Preparando MOJI
The little girl loves the problems on array queries very much.
One day she came across a rather well-known problem: you've got an array of $$$n$$$ elements (the elements of the array are indexed starting from 1); also, there are $$$q$$$ queries, each one is defined by a pair of integers $$$l_i$$$, $$$r_i$$$ $$$(1 \le l_i \le r_i \le n)$$$. You need to find for each query the sum of elements of the array with indexes from $$$l_i$$$ to $$$r_i$$$, inclusive.
The little girl found the problem rather boring. She decided to reorder the array elements before replying to the queries in a way that makes the sum of query replies maximum possible.
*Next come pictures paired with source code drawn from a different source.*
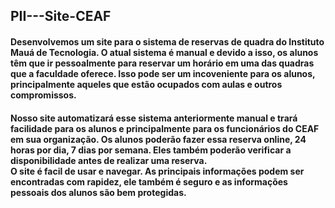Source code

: ## PII---Site-CEAF

#### Desenvolvemos um site para o sistema de reservas de quadra do Instituto Mauá de Tecnologia. O atual sistema é manual e devido a isso, os alunos têm que ir pessoalmente para reservar um horário em uma das quadras que a faculdade oferece. Isso pode ser um incoveniente para os alunos, principalmente aqueles que estão ocupados com aulas e outros compromissos.<br>
#### Nosso site automatizará esse sistema anteriormente manual e trará facilidade para os alunos e principalmente para os funcionários do CEAF em sua organização. Os alunos poderão fazer essa reserva online, 24 horas por dia, 7 dias por semana. Eles também poderão verificar a disponibilidade antes de realizar uma reserva.<br>O site é facil de usar e navegar. As principais informações podem ser encontradas com rapidez, ele também é seguro e as informações pessoais dos alunos são bem protegidas.
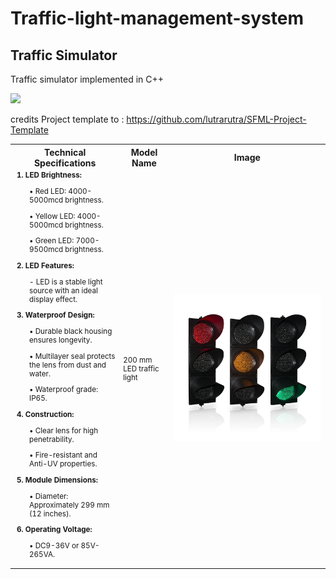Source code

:# Traffic-light-management-system
## Traffic Simulator

Traffic simulator implemented in C++

![](https://media.giphy.com/media/ifXVEva4ksUVCz5vRn/giphy.gif)

credits Project template to : <https://github.com/lutrarutra/SFML-Project-Template>

<table>
  <tr>
    <th>Technical Specifications</th>
    <th>Model Name</th>
    <th>Image</th>
  </tr>
  <tr>
    <td style="font-size: smaller; padding-left: 10px;">
      <b>1. LED Brightness:</b><br>
      <p style="padding-left: 20px;">&bull; Red LED: 4000-5000mcd brightness.</p>
      <p style="padding-left: 20px;">&bull; Yellow LED: 4000-5000mcd brightness.</p>
      <p style="padding-left: 20px;">&bull; Green LED: 7000-9500mcd brightness.</p>
      <b>2. LED Features:</b><br>
      <p style="padding-left: 20px;">- LED is a stable light source with an ideal display effect.</p>
      <b>3. Waterproof Design:</b><br>
      <p style="padding-left: 20px;">&bull; Durable black housing ensures longevity.</p>
      <p style="padding-left: 20px;">&bull; Multilayer seal protects the lens from dust and water.</p>
      <p style="padding-left: 20px;">&bull; Waterproof grade: IP65.</p>
      <b>4. Construction:</b><br>
      <p style="padding-left: 20px;">&bull; Clear lens for high penetrability.</p>
      <p style="padding-left: 20px;">&bull; Fire-resistant and Anti-UV properties.</p>
      <b>5. Module Dimensions:</b><br>
      <p style="padding-left: 20px;">&bull; Diameter: Approximately 299 mm (12 inches).</p>
      <b>6. Operating Voltage:</b><br>
      <p style="padding-left: 20px;">&bull; DC9-36V or 85V-265VA.</p>
    </td>
    <td style="font-size: smaller;">200 mm LED traffic light</td>
    <td><img src="assets/200mm_LED_traffic_light.jpg" width="100%"></td>
  </tr>
</table>



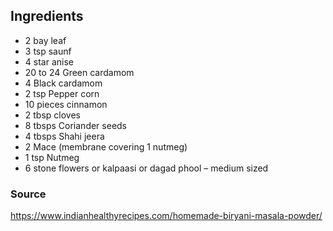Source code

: ## Ingredients

* 2 bay leaf
* 3 tsp saunf
* 4 star anise
* 20 to 24 Green cardamom
* 4 Black cardamom
* 2 tsp Pepper corn
* 10 pieces cinnamon
* 2 tbsp cloves
* 8 tbsps Coriander seeds
* 4 tbsps Shahi jeera
* 2 Mace (membrane covering 1 nutmeg)
* 1 tsp Nutmeg
* 6 stone flowers or kalpaasi or dagad phool – medium sized 


### Source

https://www.indianhealthyrecipes.com/homemade-biryani-masala-powder/
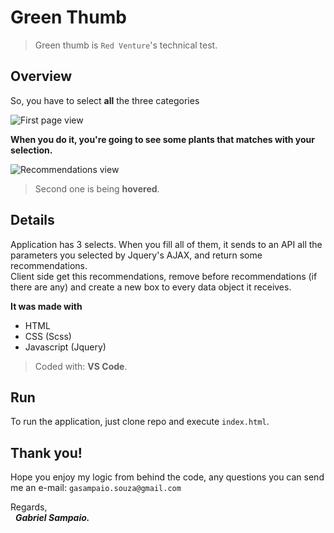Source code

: # Green Thumb

> Green thumb is `Red Venture`'s technical test.

## Overview

So, you have to select **all** the three categories

![First page view](https://imgur.com/PA9hdyB.png)

**When you do it, you're going to see some plants that matches with your selection.**

![Recommendations view](https://imgur.com/xthGCsI.png)
> Second one is being **hovered**.

## Details

Application has 3 selects. When you fill all of them, it sends to an API all the parameters you selected by Jquery's AJAX, and return some recommendations. <br />
Client side get this recommendations, remove before recommendations (if there are any) and create a new box to every data object it receives.

**It was made with**

* HTML
* CSS (Scss)
* Javascript (Jquery)

> Coded with: **VS Code**.

## Run

To run the application, just clone repo and execute `index.html`.

## Thank you!

Hope you enjoy my logic from behind the code, any questions you can send me an e-mail: `gasampaio.souza@gmail.com`

Regards, <br />
&nbsp; _**Gabriel Sampaio.**_

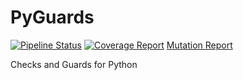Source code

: # PyGuards

[![Pipeline Status](https://gitlab.com/MathiusD/PyGuards/badges/master/pipeline.svg)](https://gitlab.com/MathiusD/PyGuards/-/pipelines)
[![Coverage Report](https://gitlab.com/MathiusD/PyGuards/badges/master/coverage.svg)](https://mathiusd.gitlab.io/PyGuards/reports/coverage)
[Mutation Report](https://mathiusd.gitlab.io/PyGuards/reports/mutation)

Checks and Guards for Python
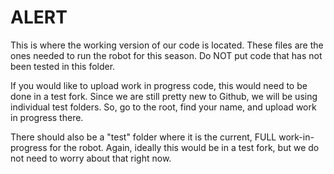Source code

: # ALERT
This is where the working version of our code is located. These files are the ones needed to run the robot for this season. Do NOT put code that has not been tested in this folder.

If you would like to upload work in progress code, this would need to be done in a test fork. Since we are still pretty new to Github, we will be using individual test folders. So, go to the root, find your name, and upload work in progress there. 

There should also be a "test" folder where it is the current, FULL work-in-progress for the robot. Again, ideally this would be in a test fork, but we do not need to worry about that right now.
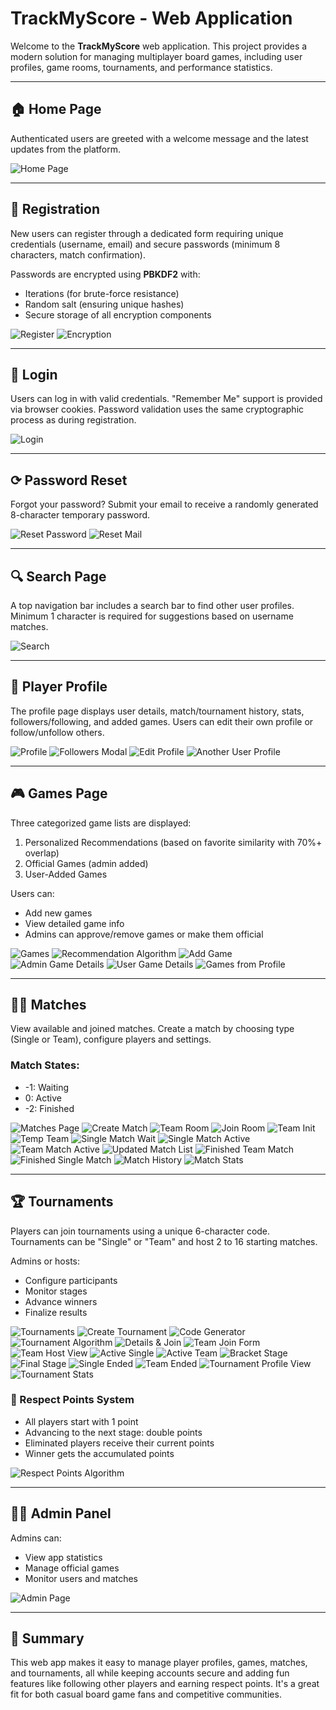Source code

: # TrackMyScore - Web Application

Welcome to the **TrackMyScore** web application. This project provides a modern solution for managing multiplayer board games, including user profiles, game rooms, tournaments, and performance statistics.

---

## 🏠 Home Page

Authenticated users are greeted with a welcome message and the latest updates from the platform.

![Home Page](poze/pagina-principala.png)

---

## 📅 Registration

New users can register through a dedicated form requiring unique credentials (username, email) and secure passwords (minimum 8 characters, match confirmation).

Passwords are encrypted using **PBKDF2** with:

* Iterations (for brute-force resistance)
* Random salt (ensuring unique hashes)
* Secure storage of all encryption components

![Register](poze/pagina-register.png)
![Encryption](poze/criptare.png)

---

## 🔐 Login

Users can log in with valid credentials. "Remember Me" support is provided via browser cookies. Password validation uses the same cryptographic process as during registration.

![Login](poze/pagina-login.png)

---

## ⟳ Password Reset

Forgot your password? Submit your email to receive a randomly generated 8-character temporary password.

![Reset Password](poze/pagina-resetare-parola.png)
![Reset Mail](poze/mail.png)

---

## 🔍 Search Page

A top navigation bar includes a search bar to find other user profiles. Minimum 1 character is required for suggestions based on username matches.

![Search](poze/pagina-cautare.png)

---

## 👤 Player Profile

The profile page displays user details, match/tournament history, stats, followers/following, and added games. Users can edit their own profile or follow/unfollow others.

![Profile](poze/pagina-profil.png)
![Followers Modal](poze/modal-followers.png)
![Edit Profile](poze/edit-profile.png)
![Another User Profile](poze/pagina-alt-profil.png)

---

## 🎮 Games Page

Three categorized game lists are displayed:

1. Personalized Recommendations (based on favorite similarity with 70%+ overlap)
2. Official Games (admin added)
3. User-Added Games

Users can:

* Add new games
* View detailed game info
* Admins can approve/remove games or make them official

![Games](poze/lista-jocuri.png)
![Recommendation Algorithm](poze/recommendation-algorithm.png)
![Add Game](poze/creare-joc.png)
![Admin Game Details](poze/detalii-joc.png)
![User Game Details](poze/detalii-joc-1.png)
![Games from Profile](poze/profil-jocuri.png)

---

## 🏋️‍♂️ Matches

View available and joined matches. Create a match by choosing type (Single or Team), configure players and settings.

### Match States:

* -1: Waiting
* 0: Active
* -2: Finished

![Matches Page](poze/pagina-meciuri.png)
![Create Match](poze/creare-meci.png)
![Team Room](poze/camera-echipe.png)
![Join Room](poze/join-team.png)
![Team Init](poze/initializare-echipe.png)
![Temp Team](poze/echipa-temporara.png)
![Single Match Wait](poze/meci-single.png)
![Single Match Active](poze/single-inceput.png)
![Team Match Active](poze/activ-team.png)
![Updated Match List](poze/meciuri-disponibile.png)
![Finished Team Match](poze/echipe-finalizat.png)
![Finished Single Match](poze/finalizat-single.png)
![Match History](poze/istoric-meciuri.png)
![Match Stats](poze/meciuri-statistici.png)

---

## 🏆 Tournaments

Players can join tournaments using a unique 6-character code. Tournaments can be "Single" or "Team" and host 2 to 16 starting matches.

Admins or hosts:

* Configure participants
* Monitor stages
* Advance winners
* Finalize results

![Tournaments](poze/lista-turnee.png)
![Create Tournament](poze/creare-turneu.png)
![Code Generator](poze/cod-turneu.png)
![Tournament Algorithm](poze/algoritm-creare-turneu.png)
![Details & Join](poze/detalii-turneu.png)
![Team Join Form](poze/intrare-echipe.png)
![Team Host View](poze/intrare-team.png)
![Active Single](poze/turneu-individual.png)
![Active Team](poze/turneu-team-activ.png)
![Bracket Stage](poze/bracket-individual.png)
![Final Stage](poze/etapa-finala-individuala.png)
![Single Ended](poze/turneu-single-finalizat.png)
![Team Ended](poze/turneu-team-finalizat.png)
![Tournament Profile View](poze/profil-turnee.png)
![Tournament Stats](poze/statistici-turnee.png)

### 🧬 Respect Points System

* All players start with 1 point
* Advancing to the next stage: double points
* Eliminated players receive their current points
* Winner gets the accumulated points

![Respect Points Algorithm](poze/algoritm-respect.png)

---

## 👷‍♂️ Admin Panel

Admins can:

* View app statistics
* Manage official games
* Monitor users and matches

![Admin Page](poze/pagina-admin.png)

---

## 🏁 Summary

This web app makes it easy to manage player profiles, games, matches, and tournaments, all while keeping accounts secure and adding fun features like following other players and earning respect points. It's a great fit for both casual board game fans and competitive communities.

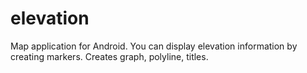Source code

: # elevation
Map application for Android. You can display elevation information by creating markers. Creates graph, polyline, titles.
Your task is to find the value of this maximum sum.
The first line contains two space-separated integers $$$n$$$ ($$$1 \le n \le 2\cdot10^5$$$) and $$$q$$$ ($$$1 \le q \le 2\cdot10^5$$$) — the number of elements in the array and the number of queries, correspondingly.
The next line contains $$$n$$$ space-separated integers $$$a_i$$$ ($$$1 \le a_i \le 2\cdot10^5$$$) — the array elements.
Each of the following $$$q$$$ lines contains two space-separated integers $$$l_i$$$ and $$$r_i$$$ ($$$1 \le l_i \le r_i \le n$$$) — the $$$i$$$-th query.
In a single line print, a single integer — the maximum sum of query replies after the array elements are reordered.
Please, do not use the %lld specifier to read or write 64-bit integers in C++. It is preferred to use the cin, cout streams or the %I64d specifier.
3 3
5 3 2
1 2
2 3
1 3
25
5 3
5 2 4 1 3
1 5
2 3
2 3
33